## WORK ITEM:
Reproduce each record exactly.

## Per-instance keypoint data:
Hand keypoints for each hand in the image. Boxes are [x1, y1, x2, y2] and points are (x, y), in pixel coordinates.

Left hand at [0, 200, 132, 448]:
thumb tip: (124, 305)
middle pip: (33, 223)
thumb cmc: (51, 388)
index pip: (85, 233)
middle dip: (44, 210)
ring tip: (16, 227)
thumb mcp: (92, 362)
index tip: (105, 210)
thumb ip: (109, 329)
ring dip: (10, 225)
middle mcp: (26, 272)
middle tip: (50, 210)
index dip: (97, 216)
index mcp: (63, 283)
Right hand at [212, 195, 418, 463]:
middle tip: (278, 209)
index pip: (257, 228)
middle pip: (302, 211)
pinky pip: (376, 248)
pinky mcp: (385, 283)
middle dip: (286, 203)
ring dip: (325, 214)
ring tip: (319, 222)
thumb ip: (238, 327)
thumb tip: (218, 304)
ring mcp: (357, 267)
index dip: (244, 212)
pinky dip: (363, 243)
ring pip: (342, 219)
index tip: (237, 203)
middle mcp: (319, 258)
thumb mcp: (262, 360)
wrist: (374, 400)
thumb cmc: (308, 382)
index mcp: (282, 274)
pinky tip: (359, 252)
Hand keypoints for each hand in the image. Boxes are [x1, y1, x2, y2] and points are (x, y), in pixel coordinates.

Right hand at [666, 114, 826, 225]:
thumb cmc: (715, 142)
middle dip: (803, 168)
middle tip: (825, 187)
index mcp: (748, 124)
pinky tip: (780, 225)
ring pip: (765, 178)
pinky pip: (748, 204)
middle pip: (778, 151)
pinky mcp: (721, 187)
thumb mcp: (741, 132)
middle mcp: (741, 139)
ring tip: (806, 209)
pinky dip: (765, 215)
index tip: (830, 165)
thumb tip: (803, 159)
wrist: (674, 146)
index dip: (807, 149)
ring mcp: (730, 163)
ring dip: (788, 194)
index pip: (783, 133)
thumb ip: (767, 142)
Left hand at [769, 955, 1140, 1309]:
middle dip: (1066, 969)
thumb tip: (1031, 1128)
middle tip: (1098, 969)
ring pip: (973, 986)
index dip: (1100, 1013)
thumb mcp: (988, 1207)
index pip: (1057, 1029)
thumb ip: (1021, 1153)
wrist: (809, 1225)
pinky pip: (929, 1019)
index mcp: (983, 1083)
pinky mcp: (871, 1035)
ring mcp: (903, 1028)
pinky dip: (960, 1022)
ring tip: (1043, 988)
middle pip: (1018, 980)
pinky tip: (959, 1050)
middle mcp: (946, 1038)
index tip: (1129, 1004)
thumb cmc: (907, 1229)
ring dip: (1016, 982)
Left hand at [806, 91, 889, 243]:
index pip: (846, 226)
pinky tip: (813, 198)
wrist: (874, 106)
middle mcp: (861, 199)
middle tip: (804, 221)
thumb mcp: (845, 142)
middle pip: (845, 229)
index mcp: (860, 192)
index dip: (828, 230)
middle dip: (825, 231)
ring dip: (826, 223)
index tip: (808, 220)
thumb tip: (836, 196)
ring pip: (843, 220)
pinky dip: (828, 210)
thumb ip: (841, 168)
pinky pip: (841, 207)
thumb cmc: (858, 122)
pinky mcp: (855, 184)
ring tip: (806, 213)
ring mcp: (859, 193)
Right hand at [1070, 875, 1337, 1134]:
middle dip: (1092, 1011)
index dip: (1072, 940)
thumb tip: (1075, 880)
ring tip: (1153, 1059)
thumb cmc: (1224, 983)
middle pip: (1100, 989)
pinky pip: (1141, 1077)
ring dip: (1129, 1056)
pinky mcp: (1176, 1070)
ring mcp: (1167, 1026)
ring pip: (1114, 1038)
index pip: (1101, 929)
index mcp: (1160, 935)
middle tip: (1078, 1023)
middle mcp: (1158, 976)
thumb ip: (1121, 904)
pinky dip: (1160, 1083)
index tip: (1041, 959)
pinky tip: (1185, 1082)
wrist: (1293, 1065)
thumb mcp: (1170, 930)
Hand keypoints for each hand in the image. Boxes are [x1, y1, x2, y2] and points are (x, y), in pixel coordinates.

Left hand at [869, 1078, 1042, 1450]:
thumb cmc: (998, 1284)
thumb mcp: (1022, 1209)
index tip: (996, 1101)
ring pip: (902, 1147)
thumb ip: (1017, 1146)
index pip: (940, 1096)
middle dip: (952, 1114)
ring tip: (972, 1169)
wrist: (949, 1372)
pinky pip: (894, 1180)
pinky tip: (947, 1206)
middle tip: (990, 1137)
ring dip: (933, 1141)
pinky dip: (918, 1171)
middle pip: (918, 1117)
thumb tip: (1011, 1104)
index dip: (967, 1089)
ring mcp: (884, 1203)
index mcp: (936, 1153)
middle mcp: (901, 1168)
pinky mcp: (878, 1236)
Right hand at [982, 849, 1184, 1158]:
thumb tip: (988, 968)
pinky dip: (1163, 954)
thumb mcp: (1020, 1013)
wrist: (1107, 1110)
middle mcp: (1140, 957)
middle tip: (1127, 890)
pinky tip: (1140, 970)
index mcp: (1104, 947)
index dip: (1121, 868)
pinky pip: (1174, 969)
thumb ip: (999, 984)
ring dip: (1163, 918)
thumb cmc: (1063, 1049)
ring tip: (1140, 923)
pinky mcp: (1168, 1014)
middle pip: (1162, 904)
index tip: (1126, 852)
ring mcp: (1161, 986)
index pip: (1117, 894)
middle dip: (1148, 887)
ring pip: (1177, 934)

## EXERCISE SOLUTION:
Hand keypoints for each hand in the image. Boxes are [x1, y1, x2, y2] and points are (x, y), in pixel coordinates.

Left hand at [0, 200, 132, 448]:
thumb tip: (124, 305)
middle pip: (33, 223)
thumb cmc: (51, 388)
index pip: (85, 233)
middle dip: (44, 210)
ring tip: (16, 227)
thumb mcp: (92, 362)
index tip: (105, 210)
thumb ip: (109, 329)
ring dip: (10, 225)
middle mcp: (26, 272)
middle tip: (50, 210)
index dip: (97, 216)
index mcp: (63, 283)
Right hand at [212, 195, 418, 463]:
middle tip: (278, 209)
index pip: (257, 228)
middle pip: (302, 211)
pinky pip: (376, 248)
pinky mcp: (385, 283)
middle dip: (286, 203)
ring dip: (325, 214)
ring tip: (319, 222)
thumb ip: (238, 327)
thumb tip: (218, 304)
ring mcp: (357, 267)
index dip: (244, 212)
pinky dip: (363, 243)
ring pip: (342, 219)
index tip: (237, 203)
middle mcp: (319, 258)
thumb mcp: (262, 360)
wrist: (374, 400)
thumb cmc: (308, 382)
index mcp: (282, 274)
pinky tip: (359, 252)
Hand keypoints for each hand in the image. Boxes are [x1, y1, x2, y2] and points are (x, y), in pixel coordinates.

Right hand at [666, 114, 826, 225]:
thumb cmc: (715, 142)
middle dip: (803, 168)
middle tip: (825, 187)
index mcp: (748, 124)
pinky tip: (780, 225)
ring pip: (765, 178)
pinky pip: (748, 204)
middle pip: (778, 151)
pinky mcp: (721, 187)
thumb mcp: (741, 132)
middle mcp: (741, 139)
ring tip: (806, 209)
pinky dip: (765, 215)
index tip: (830, 165)
thumb tip: (803, 159)
wrist: (674, 146)
index dip: (807, 149)
ring mcp: (730, 163)
ring dip: (788, 194)
index pip: (783, 133)
thumb ip: (767, 142)
Left hand at [769, 955, 1140, 1309]:
middle dip: (1066, 969)
thumb tip: (1031, 1128)
middle tip: (1098, 969)
ring pip: (973, 986)
index dip: (1100, 1013)
thumb mcp: (988, 1207)
index pip: (1057, 1029)
thumb ip: (1021, 1153)
wrist: (809, 1225)
pinky pip: (929, 1019)
index mcp: (983, 1083)
pinky mcp: (871, 1035)
ring mcp: (903, 1028)
pinky dip: (960, 1022)
ring tip: (1043, 988)
middle pip: (1018, 980)
pinky tip: (959, 1050)
middle mcp: (946, 1038)
index tip: (1129, 1004)
thumb cmc: (907, 1229)
ring dip: (1016, 982)
Left hand at [806, 91, 889, 243]:
index pip: (846, 226)
pinky tip: (813, 198)
wrist: (874, 106)
middle mcp: (861, 199)
middle tip: (804, 221)
thumb mcp: (845, 142)
middle pip: (845, 229)
index mcp: (860, 192)
index dip: (828, 230)
middle dip: (825, 231)
ring dip: (826, 223)
index tip: (808, 220)
thumb tip: (836, 196)
ring pip: (843, 220)
pinky dip: (828, 210)
thumb ip: (841, 168)
pinky pip: (841, 207)
thumb cmc: (858, 122)
pinky mcp: (855, 184)
ring tip: (806, 213)
ring mcp: (859, 193)
Right hand at [1070, 875, 1337, 1134]:
middle dip: (1092, 1011)
index dip: (1072, 940)
thumb tip: (1075, 880)
ring tip: (1153, 1059)
thumb cmc: (1224, 983)
middle pip: (1100, 989)
pinky pip: (1141, 1077)
ring dip: (1129, 1056)
pinky mcp: (1176, 1070)
ring mcp: (1167, 1026)
ring pip: (1114, 1038)
index pip: (1101, 929)
index mcp: (1160, 935)
middle tip: (1078, 1023)
middle mcp: (1158, 976)
thumb ip: (1121, 904)
pinky dip: (1160, 1083)
index tip: (1041, 959)
pinky tip: (1185, 1082)
wrist: (1293, 1065)
thumb mcp: (1170, 930)
Hand keypoints for each hand in the image. Boxes are [x1, y1, x2, y2] and points are (x, y), in pixel coordinates.

Left hand at [869, 1078, 1042, 1450]:
thumb cmc: (998, 1284)
thumb mcp: (1022, 1209)
index tip: (996, 1101)
ring pip: (902, 1147)
thumb ip: (1017, 1146)
index pip: (940, 1096)
middle dip: (952, 1114)
ring tip: (972, 1169)
wrist: (949, 1372)
pinky pip: (894, 1180)
pinky tip: (947, 1206)
middle tip: (990, 1137)
ring dip: (933, 1141)
pinky dip: (918, 1171)
middle pip: (918, 1117)
thumb tip: (1011, 1104)
index dip: (967, 1089)
ring mcp: (884, 1203)
index mcp: (936, 1153)
middle mcp: (901, 1168)
pinky mcp: (878, 1236)
Right hand at [982, 849, 1184, 1158]:
thumb tip: (988, 968)
pinky dip: (1163, 954)
thumb mcp: (1020, 1013)
wrist: (1107, 1110)
middle mcp: (1140, 957)
middle tip: (1127, 890)
pinky tip: (1140, 970)
index mcp: (1104, 947)
index dip: (1121, 868)
pinky pip: (1174, 969)
thumb ip: (999, 984)
ring dip: (1163, 918)
thumb cmc: (1063, 1049)
ring tip: (1140, 923)
pinky mcp: (1168, 1014)
middle pip: (1162, 904)
index tip: (1126, 852)
ring mcp: (1161, 986)
index pip: (1117, 894)
middle dip: (1148, 887)
ring pip: (1177, 934)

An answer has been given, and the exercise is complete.